The CSP in Northern Ireland has called on the executive to end the pay cap, which means many of the country’s healthcare staff are the lowest paid in the UK.
Claire Ronald: The Westminster government is trying to kill the NHS
Claire Ronald, the senior negotiating officer for the CSP in Northern Ireland told the Irish Congress of Trade Unions in Belfast on 4 July: ‘The Northern Ireland executive needs to consider carefully whether the current level of pay is sufficient to ensure an adequate supply of safe and qualified healthcare staff.’
Earlier this year the executive ignored recommendations by the pay review body, leaving pay rates trailing behind Scotland, Wales and England.

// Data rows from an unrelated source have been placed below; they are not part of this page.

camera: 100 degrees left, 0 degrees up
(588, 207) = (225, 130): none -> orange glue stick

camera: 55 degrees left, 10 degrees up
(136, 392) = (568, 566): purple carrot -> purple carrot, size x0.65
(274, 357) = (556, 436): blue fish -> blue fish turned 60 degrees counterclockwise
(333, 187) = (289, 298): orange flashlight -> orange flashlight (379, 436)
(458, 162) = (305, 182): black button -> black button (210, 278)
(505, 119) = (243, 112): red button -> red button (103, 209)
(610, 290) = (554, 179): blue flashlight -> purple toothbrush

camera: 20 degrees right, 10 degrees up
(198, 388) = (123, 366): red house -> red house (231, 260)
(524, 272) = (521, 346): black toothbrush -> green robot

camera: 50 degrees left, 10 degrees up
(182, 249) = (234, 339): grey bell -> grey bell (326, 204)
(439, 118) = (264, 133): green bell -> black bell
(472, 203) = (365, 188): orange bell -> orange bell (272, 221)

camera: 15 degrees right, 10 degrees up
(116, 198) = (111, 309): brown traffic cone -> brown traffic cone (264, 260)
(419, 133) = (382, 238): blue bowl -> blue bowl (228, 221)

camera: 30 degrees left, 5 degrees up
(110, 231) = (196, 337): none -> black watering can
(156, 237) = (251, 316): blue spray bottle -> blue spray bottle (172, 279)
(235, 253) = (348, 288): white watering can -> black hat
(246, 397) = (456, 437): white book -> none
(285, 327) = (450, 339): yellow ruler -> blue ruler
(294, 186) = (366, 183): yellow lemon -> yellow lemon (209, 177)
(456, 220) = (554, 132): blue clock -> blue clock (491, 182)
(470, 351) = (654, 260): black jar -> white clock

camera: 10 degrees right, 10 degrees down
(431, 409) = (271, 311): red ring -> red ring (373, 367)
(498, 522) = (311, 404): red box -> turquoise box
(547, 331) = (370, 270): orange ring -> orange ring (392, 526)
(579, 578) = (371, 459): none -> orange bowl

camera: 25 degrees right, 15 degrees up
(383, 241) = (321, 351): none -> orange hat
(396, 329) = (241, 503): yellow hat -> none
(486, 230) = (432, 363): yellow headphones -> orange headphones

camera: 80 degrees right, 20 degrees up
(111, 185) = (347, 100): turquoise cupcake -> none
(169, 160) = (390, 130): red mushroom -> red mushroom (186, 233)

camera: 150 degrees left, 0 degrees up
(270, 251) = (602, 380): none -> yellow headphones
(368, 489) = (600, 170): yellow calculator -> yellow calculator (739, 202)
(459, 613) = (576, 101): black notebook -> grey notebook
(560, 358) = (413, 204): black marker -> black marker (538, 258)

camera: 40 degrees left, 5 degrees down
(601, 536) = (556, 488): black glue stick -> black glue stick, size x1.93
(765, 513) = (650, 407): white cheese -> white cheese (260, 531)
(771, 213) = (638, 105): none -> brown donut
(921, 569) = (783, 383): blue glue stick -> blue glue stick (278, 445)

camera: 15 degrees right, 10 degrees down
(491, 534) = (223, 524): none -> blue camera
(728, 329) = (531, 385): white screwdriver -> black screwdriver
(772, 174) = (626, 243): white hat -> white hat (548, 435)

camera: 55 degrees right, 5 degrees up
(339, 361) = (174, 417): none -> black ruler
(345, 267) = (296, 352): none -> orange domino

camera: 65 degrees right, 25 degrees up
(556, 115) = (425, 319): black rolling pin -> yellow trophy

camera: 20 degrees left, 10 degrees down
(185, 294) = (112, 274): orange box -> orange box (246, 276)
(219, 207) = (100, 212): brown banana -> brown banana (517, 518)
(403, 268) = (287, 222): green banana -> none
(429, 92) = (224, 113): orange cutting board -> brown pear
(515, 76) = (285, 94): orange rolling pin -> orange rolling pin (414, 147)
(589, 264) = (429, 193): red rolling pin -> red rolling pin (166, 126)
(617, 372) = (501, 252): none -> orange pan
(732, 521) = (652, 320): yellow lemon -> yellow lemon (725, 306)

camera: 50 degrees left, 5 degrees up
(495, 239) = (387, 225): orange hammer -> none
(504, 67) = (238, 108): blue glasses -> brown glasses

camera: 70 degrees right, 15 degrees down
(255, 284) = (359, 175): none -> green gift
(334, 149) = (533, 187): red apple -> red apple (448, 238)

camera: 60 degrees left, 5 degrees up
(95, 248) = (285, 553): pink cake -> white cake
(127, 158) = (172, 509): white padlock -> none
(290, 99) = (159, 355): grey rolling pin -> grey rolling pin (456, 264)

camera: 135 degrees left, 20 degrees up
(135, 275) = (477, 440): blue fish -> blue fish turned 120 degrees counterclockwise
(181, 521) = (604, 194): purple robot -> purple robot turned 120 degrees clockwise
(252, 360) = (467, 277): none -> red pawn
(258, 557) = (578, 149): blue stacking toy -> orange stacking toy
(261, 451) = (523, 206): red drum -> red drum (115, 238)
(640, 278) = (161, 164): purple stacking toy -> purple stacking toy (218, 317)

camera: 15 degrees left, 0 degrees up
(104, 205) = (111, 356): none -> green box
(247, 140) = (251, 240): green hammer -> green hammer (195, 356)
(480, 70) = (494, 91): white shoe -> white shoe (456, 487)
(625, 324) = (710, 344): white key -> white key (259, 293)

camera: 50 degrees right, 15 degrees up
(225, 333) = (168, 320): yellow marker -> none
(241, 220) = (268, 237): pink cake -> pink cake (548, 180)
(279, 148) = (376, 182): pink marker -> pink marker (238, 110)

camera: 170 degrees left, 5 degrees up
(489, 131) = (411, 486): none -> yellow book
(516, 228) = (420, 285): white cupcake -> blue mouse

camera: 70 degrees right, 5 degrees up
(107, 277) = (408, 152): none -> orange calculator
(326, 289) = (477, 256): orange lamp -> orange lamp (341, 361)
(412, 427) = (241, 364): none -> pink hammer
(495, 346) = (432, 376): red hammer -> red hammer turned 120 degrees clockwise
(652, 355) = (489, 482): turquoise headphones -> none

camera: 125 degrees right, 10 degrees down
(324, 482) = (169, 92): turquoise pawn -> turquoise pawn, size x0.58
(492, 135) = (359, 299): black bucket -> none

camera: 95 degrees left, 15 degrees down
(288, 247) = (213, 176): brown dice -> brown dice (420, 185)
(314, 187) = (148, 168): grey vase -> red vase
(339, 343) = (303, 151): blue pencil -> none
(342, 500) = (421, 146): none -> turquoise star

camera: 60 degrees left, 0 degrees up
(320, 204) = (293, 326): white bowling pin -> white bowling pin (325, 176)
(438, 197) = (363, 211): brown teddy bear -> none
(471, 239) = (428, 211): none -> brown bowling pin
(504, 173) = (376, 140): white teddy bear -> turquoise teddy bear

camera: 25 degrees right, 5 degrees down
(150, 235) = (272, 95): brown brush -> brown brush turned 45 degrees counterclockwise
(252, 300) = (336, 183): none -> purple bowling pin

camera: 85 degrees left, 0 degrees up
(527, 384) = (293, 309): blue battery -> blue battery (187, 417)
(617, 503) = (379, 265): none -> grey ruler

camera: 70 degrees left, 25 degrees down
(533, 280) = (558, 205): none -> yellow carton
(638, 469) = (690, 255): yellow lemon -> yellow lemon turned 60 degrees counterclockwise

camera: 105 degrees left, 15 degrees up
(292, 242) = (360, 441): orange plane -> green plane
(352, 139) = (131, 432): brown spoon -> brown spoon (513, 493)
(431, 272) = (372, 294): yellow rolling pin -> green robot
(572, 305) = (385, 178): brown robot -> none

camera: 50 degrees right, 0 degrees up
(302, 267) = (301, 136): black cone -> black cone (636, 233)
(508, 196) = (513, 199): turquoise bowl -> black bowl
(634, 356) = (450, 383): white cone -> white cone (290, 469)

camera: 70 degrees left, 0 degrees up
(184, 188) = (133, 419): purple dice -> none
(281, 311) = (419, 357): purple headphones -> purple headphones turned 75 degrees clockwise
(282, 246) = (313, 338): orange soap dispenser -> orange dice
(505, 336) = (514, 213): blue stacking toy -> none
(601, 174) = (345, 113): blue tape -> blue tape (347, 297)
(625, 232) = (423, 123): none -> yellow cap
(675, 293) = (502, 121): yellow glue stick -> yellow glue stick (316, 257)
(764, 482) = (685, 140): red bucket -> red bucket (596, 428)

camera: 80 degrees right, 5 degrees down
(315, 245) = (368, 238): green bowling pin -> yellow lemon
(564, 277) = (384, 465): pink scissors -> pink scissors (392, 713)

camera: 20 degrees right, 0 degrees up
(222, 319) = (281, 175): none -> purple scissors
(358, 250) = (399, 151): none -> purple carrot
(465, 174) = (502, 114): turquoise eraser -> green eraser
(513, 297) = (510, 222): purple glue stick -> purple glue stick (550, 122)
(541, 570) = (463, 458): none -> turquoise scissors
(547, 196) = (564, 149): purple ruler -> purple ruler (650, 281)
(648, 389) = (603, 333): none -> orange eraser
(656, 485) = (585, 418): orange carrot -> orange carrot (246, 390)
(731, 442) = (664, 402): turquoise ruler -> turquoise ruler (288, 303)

There is, for example, a 2.4 per cent pay gap between Scotland and Northern Ireland staff at the bottom increment of band 5. In April 2016 it was £21,693 in Northern Ireland, compared to £22,218 in Scotland.
Ms Ronald told the conference that the pay cap was ‘insulting’ and that new pension arrangements added to the problem.
‘Since many staff are now on the new pension scheme, a career average re-evaluated earnings scheme, not only is their pay the lowest of healthcare staff in the UK but their pensions are also affected.
‘Ministerial decisions are affecting not only the here and now, but also the future for many of our staff.’
During the event, a CSP motion calling for the executive to address the pay differential was passed.